Transcribe the entries that follow exactly as they appear, minus pictures.

Segment Start: Entries provided

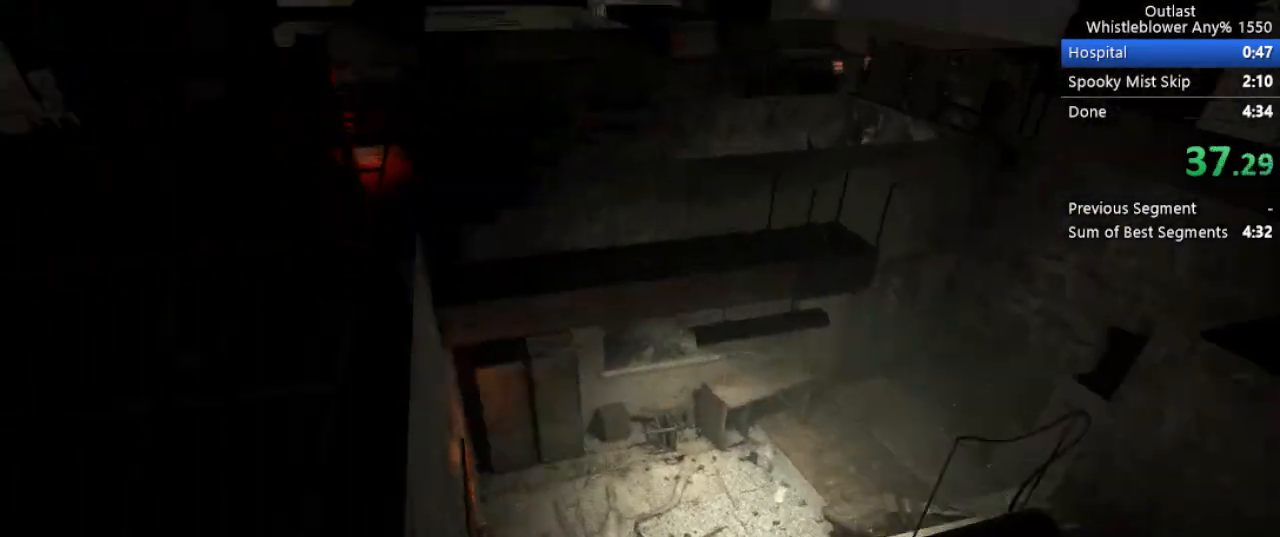
{"keys": ["shift", "w"], "mouse": [], "events": [[67, "mouse_right", "down"], [167, "mouse_right", "up"]]}
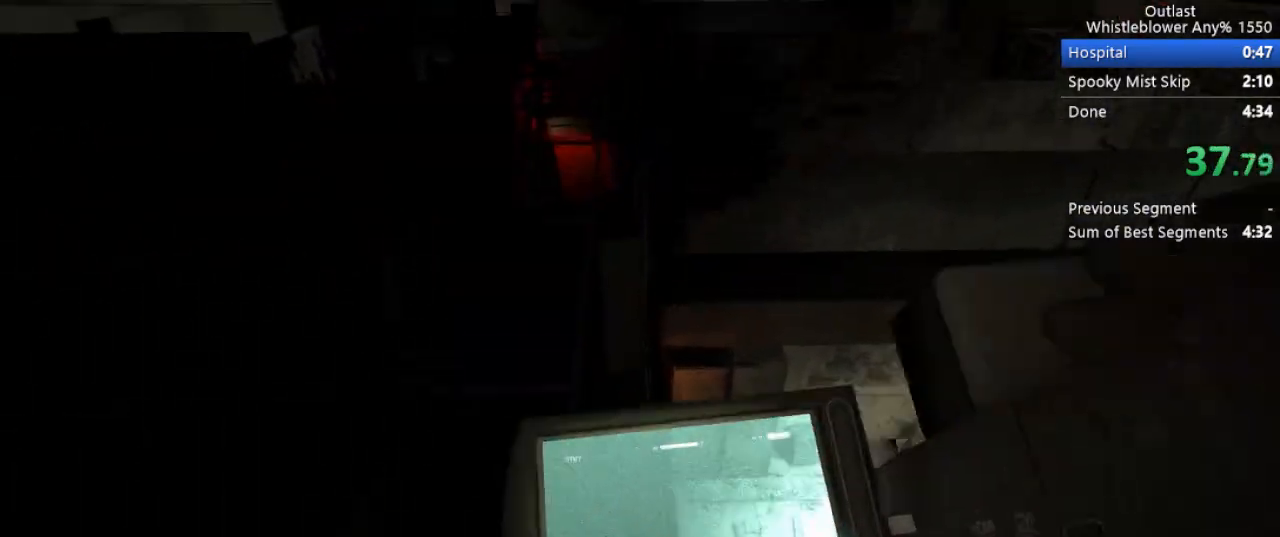
{"keys": ["shift", "w"], "mouse": [], "events": []}
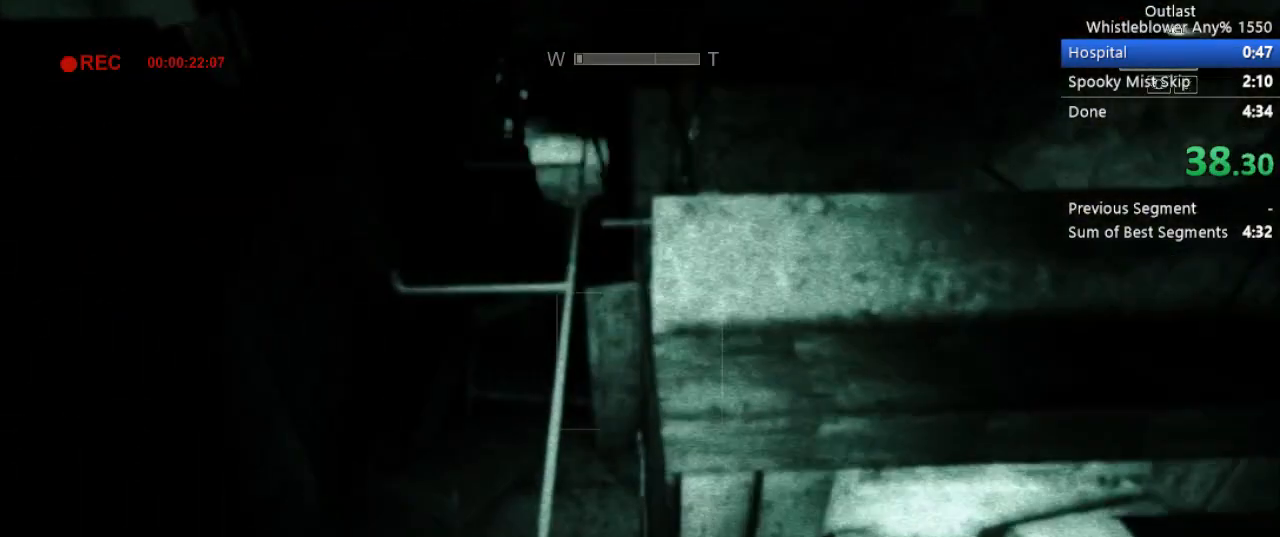
{"keys": ["shift", "w"], "mouse": [], "events": []}
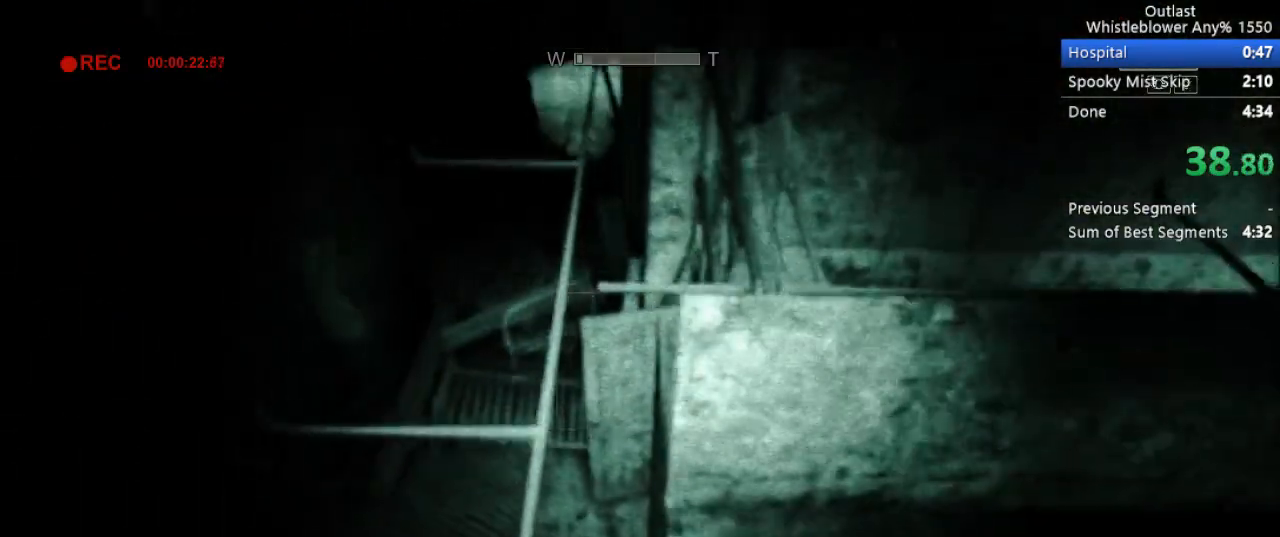
{"keys": ["shift", "w"], "mouse": [], "events": []}
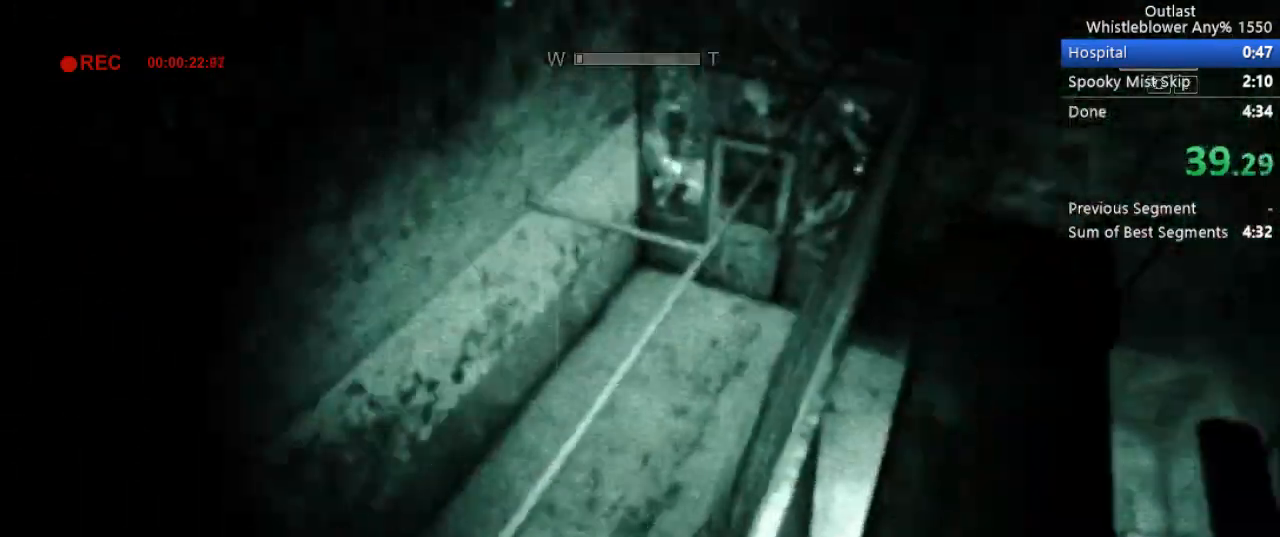
{"keys": ["shift", "w"], "mouse": [], "events": []}
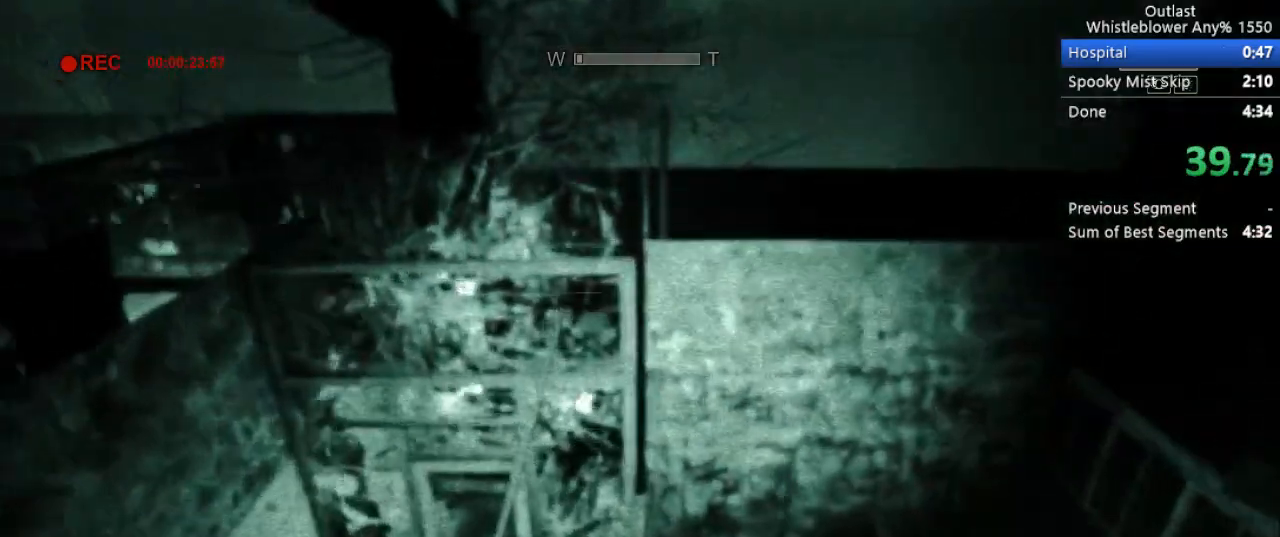
{"keys": ["shift", "w"], "mouse": [], "events": []}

Segment End: Entries provided

▶ _Response for this exercise_
{"keys": ["shift", "w"], "mouse": [], "events": [[67, "mouse_right", "down"], [167, "mouse_right", "up"]]}
{"keys": ["shift", "w"], "mouse": [], "events": []}
{"keys": ["shift", "w"], "mouse": [], "events": []}
{"keys": ["shift", "w"], "mouse": [], "events": []}
{"keys": ["shift", "w"], "mouse": [], "events": []}
{"keys": ["shift", "w"], "mouse": [], "events": []}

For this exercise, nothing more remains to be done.